"Realmente, democracia é osso duro de roer. Quer um exemplo? O lamentável debate sobre nada, ou menos que nada, que acaba de ser protagonizado pelos ministros Cézar Peluso e Celso de Mello. Já havia seis votos pela improcedência da ação direta de inconstitucionalidade 3.510, como disse Celso de Mello, mas Peluso resolveu chiar porque seu voto não foi incluído na soma. Ora, não tinha a menor importância material para o resultado - seis votos já constituíam maioria. E ficaram lá os dois ilustres causídicos, eminentes juristas, egrégios ministros etc. debatendo o significado do verbo "declarar"... Façam o favor.
Vai ser preciso esperar ainda muitas gerações para que nós,
brasileiros, aprendamos que ela funciona melhor quando os discursos vão
direto ao ponto. Se quiserem de fato melhorar a eficiência da Justiça
nacional, deveriam começar por aí: com cursos de objetividade e síntese
para juízes. Ganharíamos um tempo enorme."
(Marcelo Leite, no post de seu blog de 29 de maio de 2008, sobre a decisão do Supremo Tribunal Federal a respeito de uma fácil questão de ser sintetizada de forma objetiva, o conceito de vida)
LEGENDA
"O "idiota da objetividade" é a falta de complexidade do sujeito que
diz só a coisa certa ou aparentemente certa e não vê que todo fato tem
uma aura."
(Nelson Rodrigues, "A Desumanização da Manchete")
"Contra Fatos, há Argumento"
(Slogan da revista Argumento, publicação de oposição ao regime militar de 1964)

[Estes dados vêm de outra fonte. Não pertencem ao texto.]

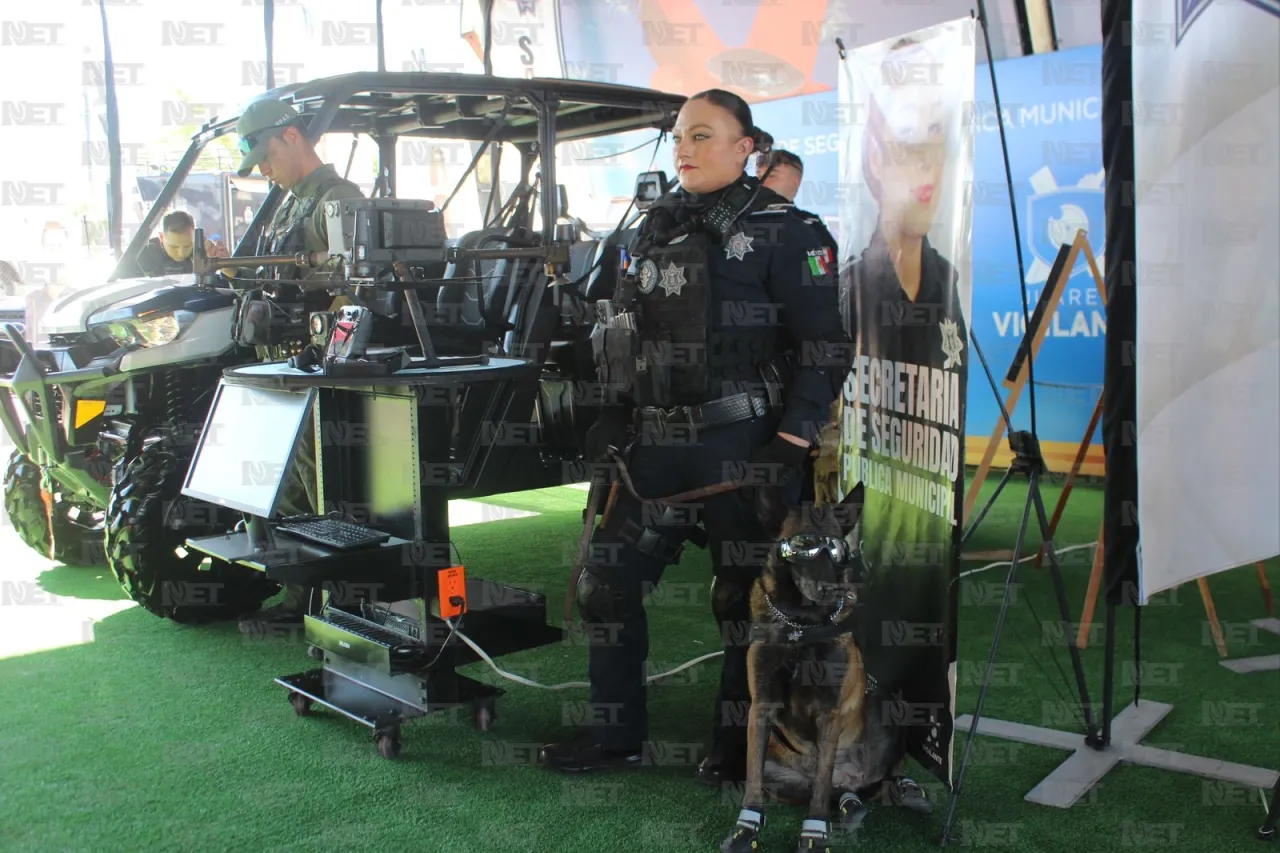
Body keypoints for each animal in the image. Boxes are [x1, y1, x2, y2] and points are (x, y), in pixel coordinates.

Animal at [721, 481, 901, 845]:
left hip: (885, 709)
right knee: (833, 788)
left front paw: (815, 832)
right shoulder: (760, 707)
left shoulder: (830, 713)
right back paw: (848, 805)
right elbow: (753, 780)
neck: (801, 627)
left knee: (853, 783)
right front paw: (747, 828)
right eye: (803, 545)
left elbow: (821, 782)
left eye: (836, 550)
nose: (830, 590)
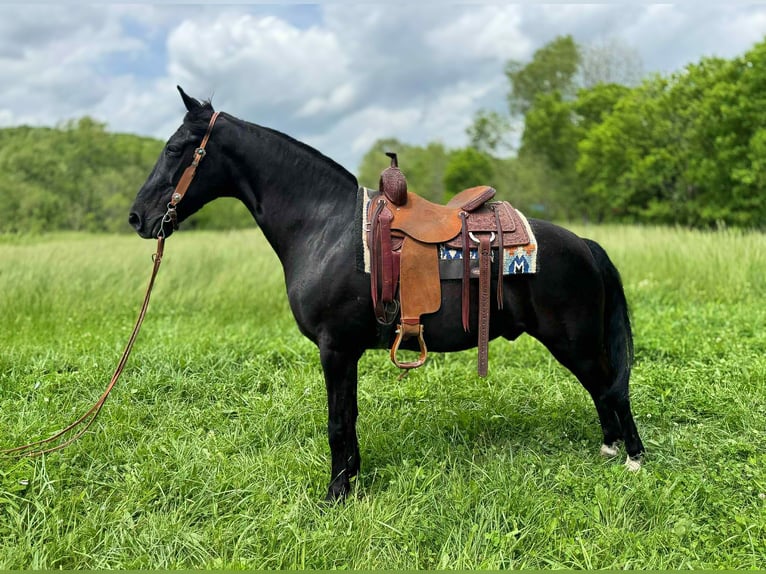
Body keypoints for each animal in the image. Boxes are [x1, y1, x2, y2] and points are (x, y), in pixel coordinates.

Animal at [129, 87, 644, 501]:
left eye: (175, 148)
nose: (138, 217)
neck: (325, 226)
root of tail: (584, 244)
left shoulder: (335, 348)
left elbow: (338, 422)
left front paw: (336, 493)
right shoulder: (345, 351)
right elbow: (350, 418)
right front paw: (352, 478)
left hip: (574, 341)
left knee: (611, 387)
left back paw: (634, 458)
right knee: (602, 389)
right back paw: (609, 448)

Discordo. Nelson Rodrigues era o oxímoro em pessoa, e essa declaração dele foi só mais uma de tantas que ele deu que contrariava a si próprio. O motivo - além de afirmar-se pelo seu contrário - era chocar a sociedade, ou épater la bourgeiosie, como se dizia na época. O homem foi um primor de objetividade no estilo de escrever.

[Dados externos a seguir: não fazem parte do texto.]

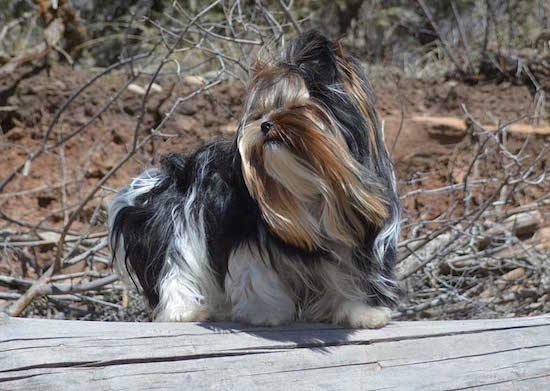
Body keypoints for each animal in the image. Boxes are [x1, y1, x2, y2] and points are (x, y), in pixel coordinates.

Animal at [108, 30, 402, 330]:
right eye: (260, 113)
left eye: (298, 108)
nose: (265, 125)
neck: (309, 183)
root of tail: (167, 175)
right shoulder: (247, 235)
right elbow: (258, 274)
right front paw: (266, 314)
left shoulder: (359, 238)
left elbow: (352, 275)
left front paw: (363, 313)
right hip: (179, 224)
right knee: (175, 265)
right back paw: (185, 311)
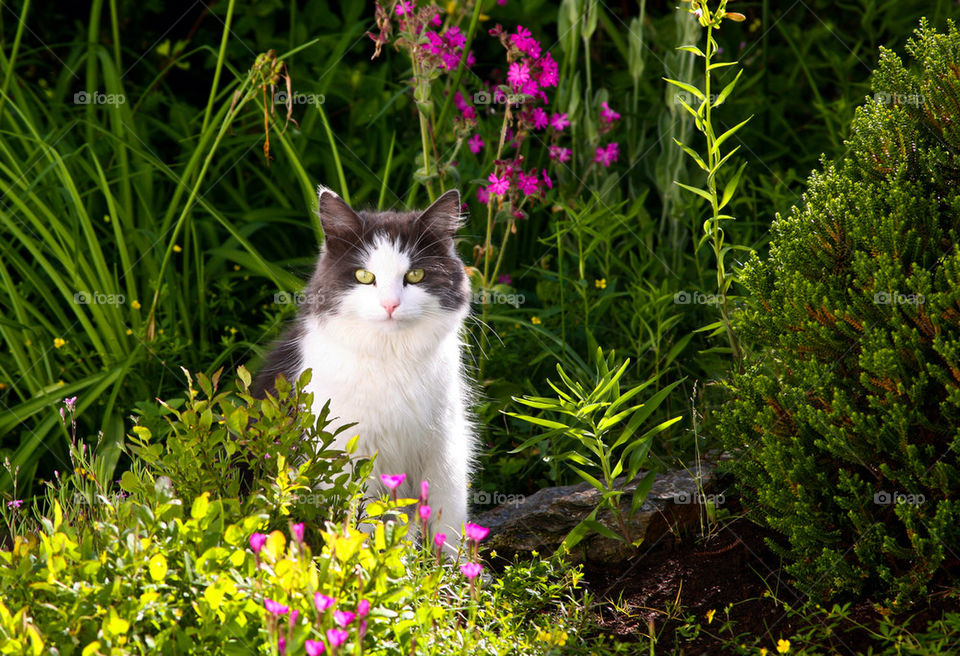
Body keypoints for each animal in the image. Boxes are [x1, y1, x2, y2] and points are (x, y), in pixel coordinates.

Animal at [251, 186, 476, 544]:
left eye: (415, 275)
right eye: (364, 276)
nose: (390, 304)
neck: (393, 358)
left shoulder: (445, 450)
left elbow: (449, 530)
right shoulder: (349, 459)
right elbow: (363, 531)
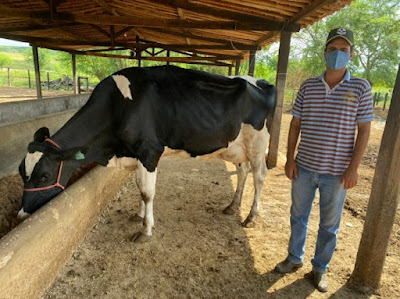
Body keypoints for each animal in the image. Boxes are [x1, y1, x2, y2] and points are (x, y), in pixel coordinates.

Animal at [18, 65, 276, 244]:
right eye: (22, 172)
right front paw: (138, 215)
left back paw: (251, 217)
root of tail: (261, 81)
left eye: (44, 175)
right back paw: (232, 206)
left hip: (258, 142)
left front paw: (145, 230)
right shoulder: (134, 156)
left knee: (259, 176)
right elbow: (138, 188)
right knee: (243, 173)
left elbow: (147, 192)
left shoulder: (149, 152)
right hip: (237, 147)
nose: (20, 214)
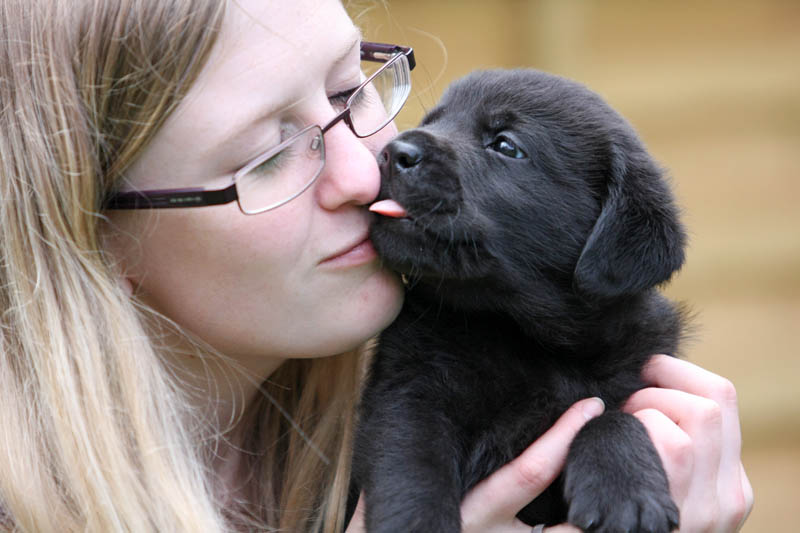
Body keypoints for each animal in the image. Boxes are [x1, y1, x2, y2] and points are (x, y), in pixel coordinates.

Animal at [354, 68, 692, 528]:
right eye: (432, 121)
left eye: (505, 146)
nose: (393, 152)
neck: (524, 334)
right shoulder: (407, 394)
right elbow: (412, 472)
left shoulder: (635, 375)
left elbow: (611, 415)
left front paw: (626, 490)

Já o estilo causídico baiano, Ruy Barbosa do século XXI, perdido entre laudas e laudas de discurso, esse cansa um pouco.
O blog está muito legal, Alexandre. De vez em quando passo por aqui. Um abraço, V.

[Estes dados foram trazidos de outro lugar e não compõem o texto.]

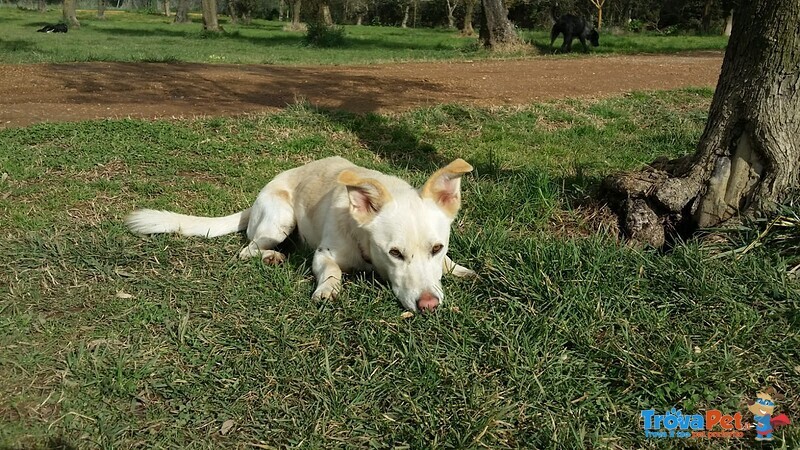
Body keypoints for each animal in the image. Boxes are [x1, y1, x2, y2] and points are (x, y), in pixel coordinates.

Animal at [125, 156, 476, 312]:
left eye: (437, 248)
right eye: (395, 253)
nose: (429, 305)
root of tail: (253, 203)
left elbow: (449, 267)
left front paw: (459, 269)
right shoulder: (324, 255)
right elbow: (332, 272)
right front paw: (328, 290)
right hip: (280, 220)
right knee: (248, 250)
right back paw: (272, 257)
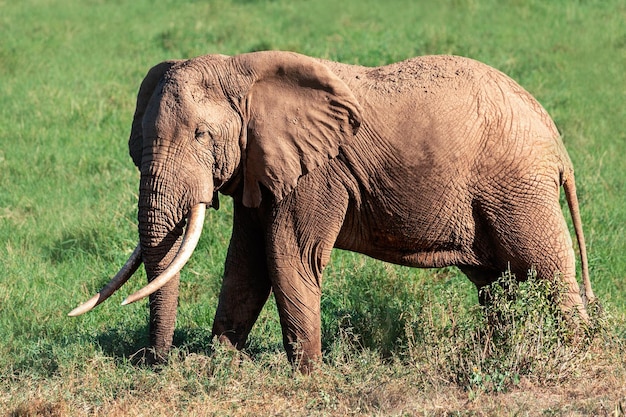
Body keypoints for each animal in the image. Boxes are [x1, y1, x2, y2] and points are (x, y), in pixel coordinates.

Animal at [69, 49, 596, 370]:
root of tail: (556, 138)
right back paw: (499, 355)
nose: (153, 362)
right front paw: (221, 364)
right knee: (498, 283)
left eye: (202, 135)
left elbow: (287, 256)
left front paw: (304, 376)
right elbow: (245, 262)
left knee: (546, 270)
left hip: (516, 186)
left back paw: (573, 358)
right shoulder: (259, 162)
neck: (242, 69)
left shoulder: (317, 172)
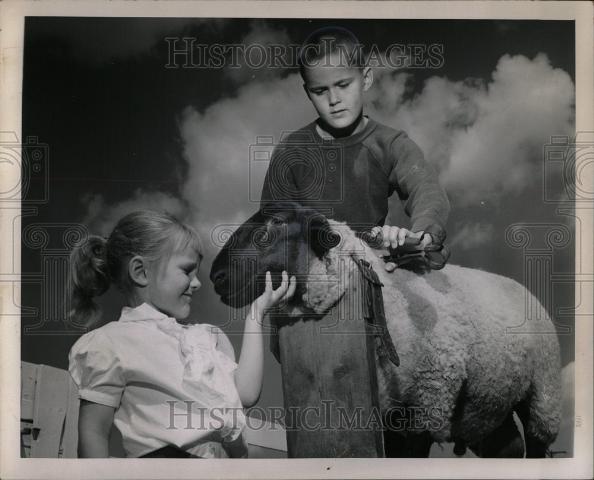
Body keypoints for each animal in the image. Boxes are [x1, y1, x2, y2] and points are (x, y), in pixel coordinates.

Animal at [209, 202, 560, 458]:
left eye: (268, 230)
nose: (216, 278)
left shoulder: (424, 407)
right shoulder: (388, 417)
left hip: (542, 393)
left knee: (537, 440)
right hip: (488, 404)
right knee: (509, 447)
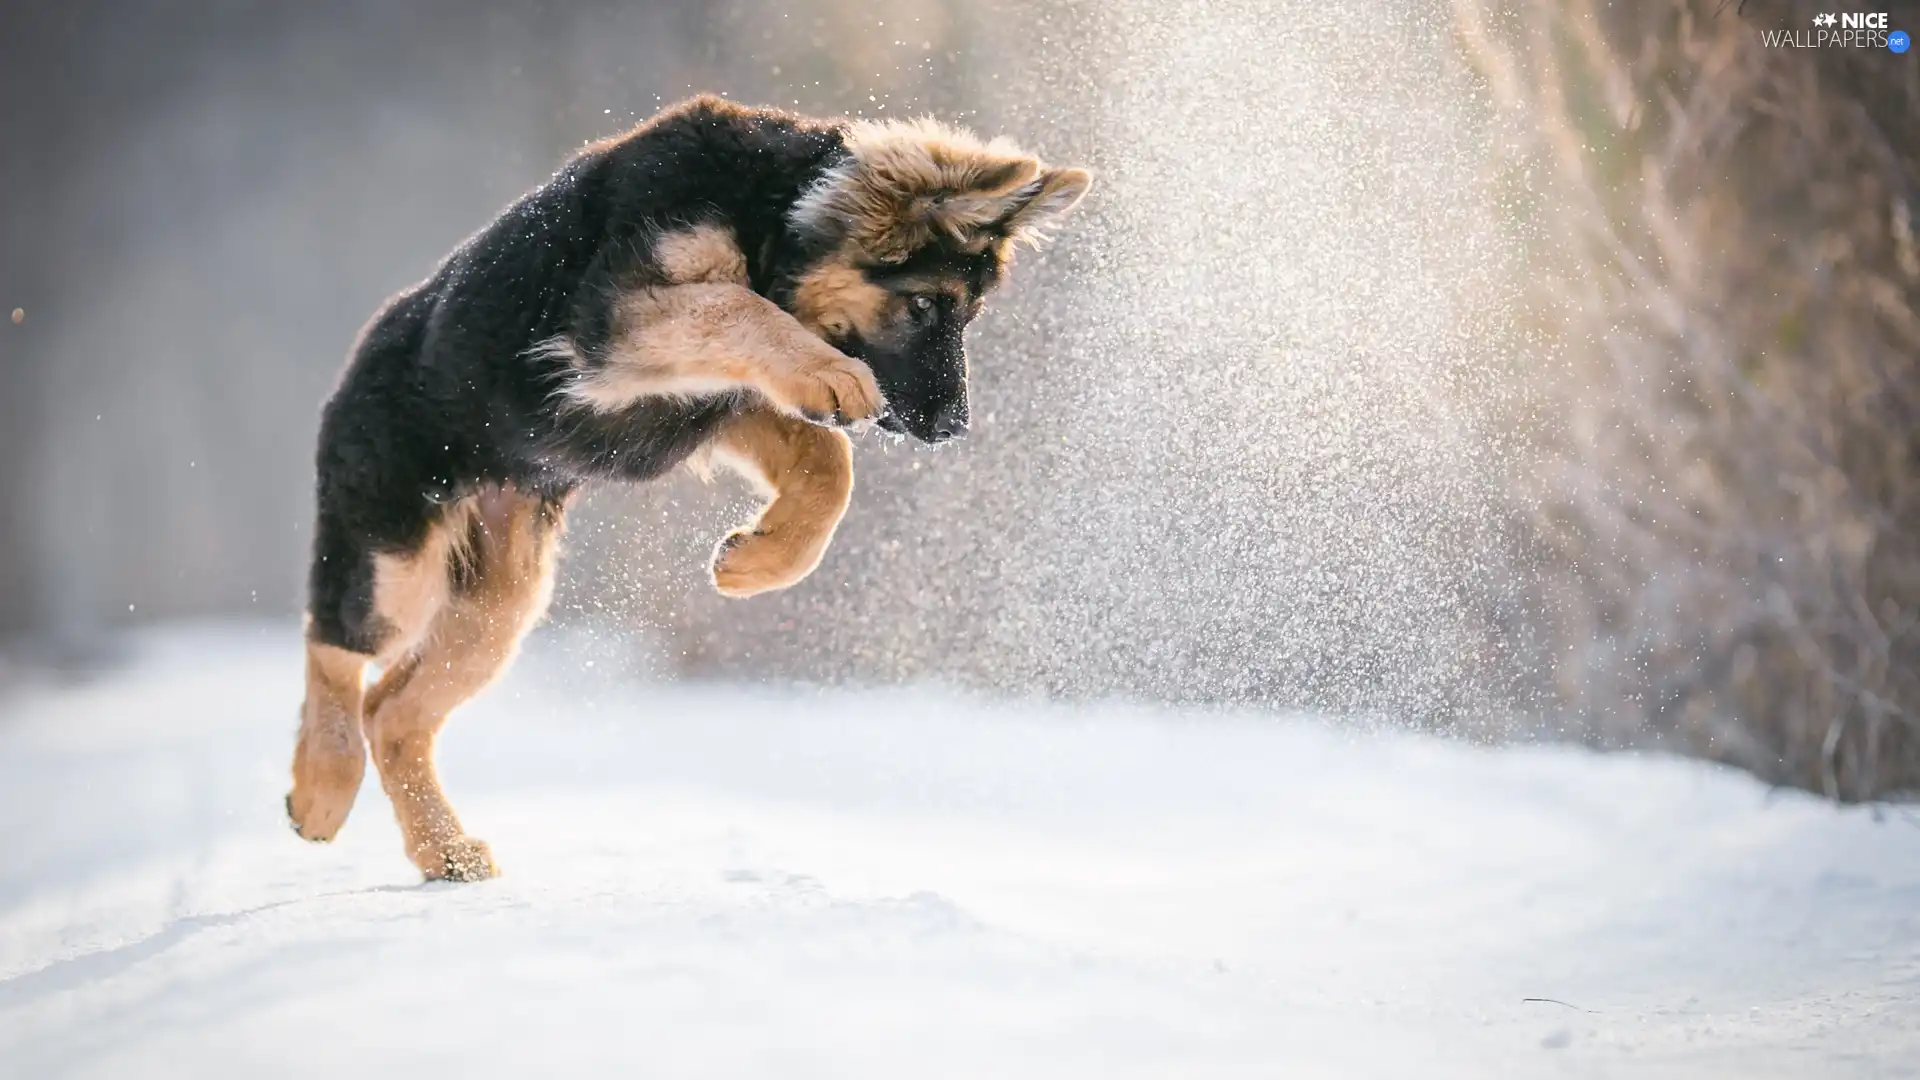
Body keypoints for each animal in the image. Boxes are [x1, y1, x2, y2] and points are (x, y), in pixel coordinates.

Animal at [286, 96, 1098, 880]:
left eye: (970, 314)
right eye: (927, 305)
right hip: (401, 561)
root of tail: (358, 356)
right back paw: (322, 786)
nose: (954, 428)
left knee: (392, 710)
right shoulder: (618, 319)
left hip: (501, 605)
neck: (774, 211)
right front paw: (830, 376)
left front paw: (759, 559)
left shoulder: (716, 400)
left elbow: (828, 460)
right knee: (336, 645)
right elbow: (733, 306)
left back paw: (443, 850)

Cassio: a questão não é Nelson Rodrigues e nem estilo. A questão é o Marcelo Leite achar completamente sem importância os ministros do STF discutirem sobre a contabilização de um dos votos, só porque ele não alteraria o placar. Para um apologista da objetividade como Leite, deveria ser de fundamental importância saber objetivamente como cada um votou. De todo modo, o STF estava decidindo sobre o que é a vida humana, e a racionalidade cientificista de Leite é incapaz de ver que essa não é uma questão de objetividade, que pode ser exposta de maneira sintética. Nem pelos cientistas, nem pelos juristas.